To visualize and track this process, investigators used a microfluidic device developed at the MGH BioMEMS Resource Center. The device contains three connected chambers: neurons plated in the first two chambers extend axons through microgrooves to reach the next chamber. When the researchers applied the rare phosphorylated HMW tau prepared from the mouse model to neurons in the first chamber, those neurons internalized the tau. Within five days the tau appeared at the ends of axons originating in chamber one and in neurons housed in the second chamber. A few days later, tau was detectable at axon termini that projected from the second chamber toward the third, which contained no cell bodies.

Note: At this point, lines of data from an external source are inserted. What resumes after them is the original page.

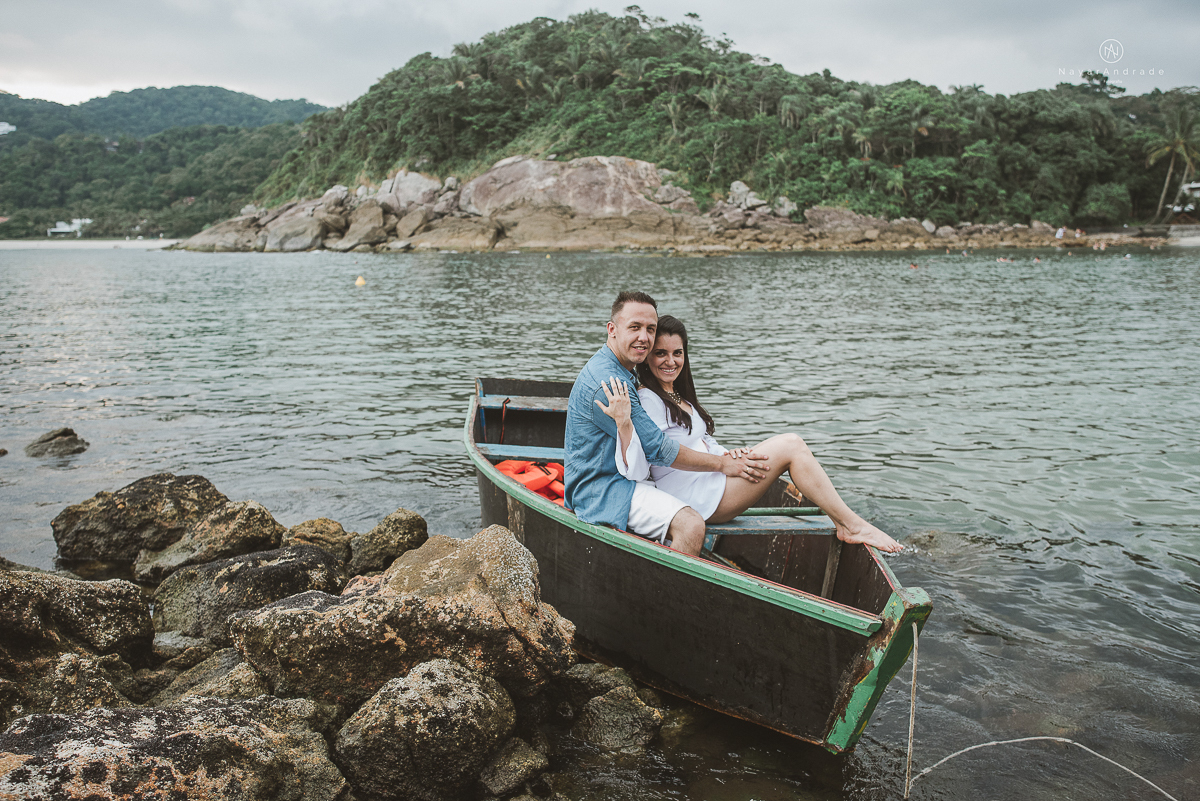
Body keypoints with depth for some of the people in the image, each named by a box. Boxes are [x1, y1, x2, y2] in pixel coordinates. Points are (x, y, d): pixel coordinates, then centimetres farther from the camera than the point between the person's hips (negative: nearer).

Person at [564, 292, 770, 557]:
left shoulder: (626, 372, 12)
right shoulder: (606, 383, -23)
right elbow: (658, 449, -21)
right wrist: (722, 464, -12)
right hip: (600, 489, -11)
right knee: (690, 525, -28)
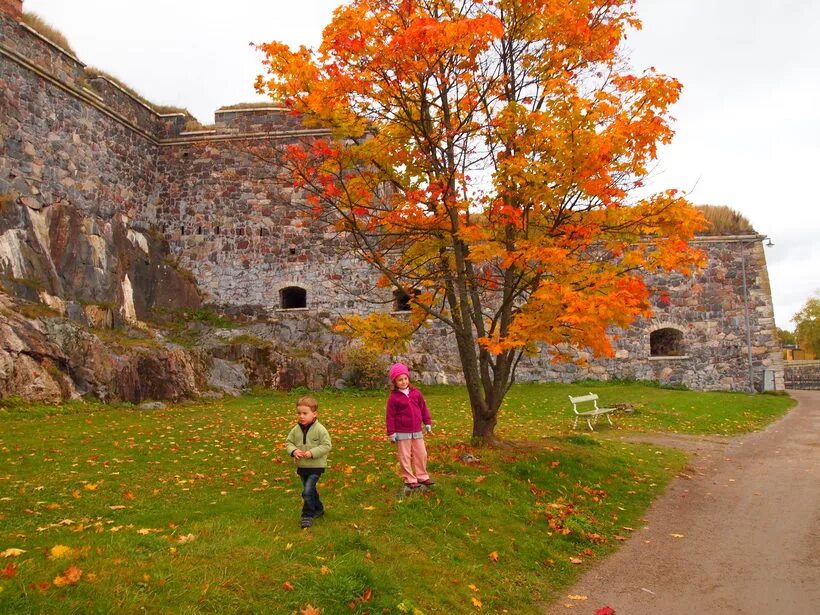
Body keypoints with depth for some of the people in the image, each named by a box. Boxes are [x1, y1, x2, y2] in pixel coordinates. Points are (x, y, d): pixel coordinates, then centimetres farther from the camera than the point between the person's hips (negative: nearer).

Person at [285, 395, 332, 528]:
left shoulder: (320, 429, -17)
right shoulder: (296, 429, -2)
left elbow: (326, 446, -16)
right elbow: (289, 442, 5)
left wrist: (312, 453, -26)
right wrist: (293, 451, -16)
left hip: (315, 466, -6)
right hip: (301, 466, 6)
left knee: (307, 491, -13)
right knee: (310, 490, 21)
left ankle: (308, 515, 2)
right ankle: (318, 509, 41)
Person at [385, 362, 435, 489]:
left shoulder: (416, 393, 3)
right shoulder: (393, 397, -9)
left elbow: (423, 408, 12)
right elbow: (390, 416, -8)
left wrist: (427, 423, 12)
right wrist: (391, 433, -9)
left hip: (417, 431, 4)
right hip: (402, 433, -4)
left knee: (421, 454, 11)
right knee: (405, 457, 4)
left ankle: (422, 476, 27)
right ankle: (409, 479, 17)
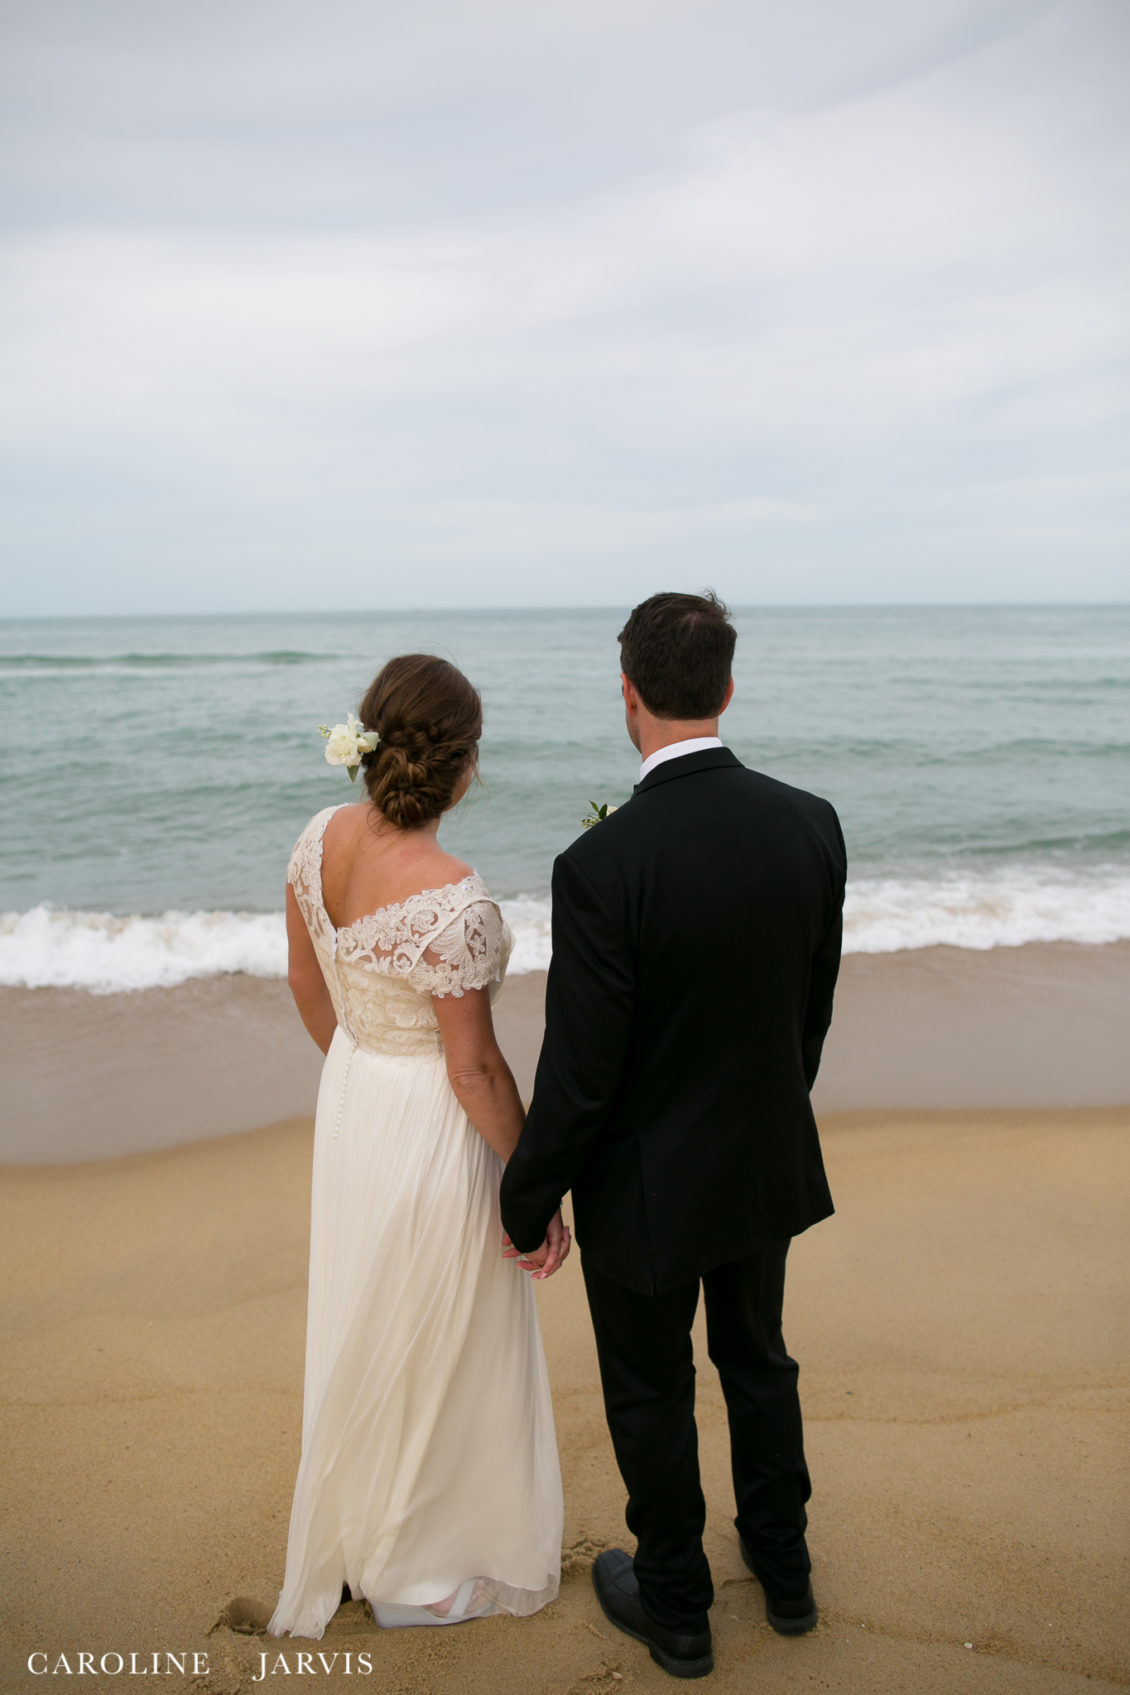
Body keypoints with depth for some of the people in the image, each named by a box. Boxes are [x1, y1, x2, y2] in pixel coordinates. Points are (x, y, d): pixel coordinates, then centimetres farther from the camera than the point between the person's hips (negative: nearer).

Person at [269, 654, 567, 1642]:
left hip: (349, 1105, 8)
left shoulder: (322, 838, -10)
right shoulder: (453, 902, -32)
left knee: (363, 1329, 29)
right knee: (440, 1351, 17)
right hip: (435, 1130, -8)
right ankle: (418, 1568, 43)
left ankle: (354, 1531, 56)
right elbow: (474, 1068, -23)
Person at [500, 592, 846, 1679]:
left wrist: (525, 1202, -6)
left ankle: (674, 1607, 42)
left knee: (652, 1395, 19)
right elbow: (814, 1009, 1)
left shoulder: (601, 865, -29)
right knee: (759, 1360, 27)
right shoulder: (811, 825, -12)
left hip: (647, 1184, -5)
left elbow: (578, 1073, -22)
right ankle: (783, 1568, 49)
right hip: (769, 1162, 5)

Importantly, when the researchers removed the tau source from the first chamber, the protein continued to be detected in the second chamber. This indicates that once neurons have internalized a critical amount of the pathological tau species, they can maintain and relay it onward even after the initial external source is gone. Parallel experiments using human Alzheimer’s brain extracts produced comparable results: the phosphate-rich, soluble HMW tau species was preferentially taken up by neurons and transmitted between them.
“These results suggest that release and uptake of this rare phosphorylated HMW tau is a key step in the regional spread of tau pathology,” Hyman explains. “Because tau propagation likely drives clinical progression, interfering with the mechanisms by which this tau species spreads could represent a viable strategy to slow or stabilize disease.”
The study’s lead author is Shuko Takeda of the MGH Alzheimer’s Disease Research Center (ADRC). Co-authors include Susanne Wegmann, Sarah DeVos, Caitlin Commins, Allyson Roe, Samantha Nicholls, Chloe Nobuhara, Isabel Costantino, Matthew Frosch, Hansang Cho, Daniel Irimia, George Carlson, Rose Pitstick, Daniel Müller and Bradley T. Hyman. Contributors represent MGH ADRC, the MGH BioMEMS Resource Center, the McLaughlin Research Institute, and Eidgenössische Technische Hochschule.
Funding: The work was supported by National Institutes of Health grants AG026249, P50AG05134 and GM092804, and grants from the Massachusetts Life Sciences Center and The JPB Foundation.
Source: Terri Ogan – Massachusetts General Hospital
Image Credit: The image is in the public domain.
Abstract
Neuronal uptake and propagation of a rare phosphorylated high-molecular-weight tau derived from Alzheimer’s disease brain
Tau pathology spreads in a hierarchical pattern during Alzheimer’s disease progression, most likely through trans-synaptic transfer of tau between neurons. To identify which tau species mediate this propagation, the authors examined uptake and transfer of tau derived from postmortem human cortex, brain interstitial fluid of tau-transgenic mice, and cortical extracts. They found that a PBS-soluble, phosphorylated high-molecular-weight (HMW) tau species, although very low in abundance, is preferentially internalized by neurons, transported along axons, and transmitted to synaptically connected neurons. These findings indicate that a rare soluble phosphorylated HMW tau is the endogenous form implicated in inter-neuronal propagation and point to this species as a potential target for therapeutic intervention and biomarker development.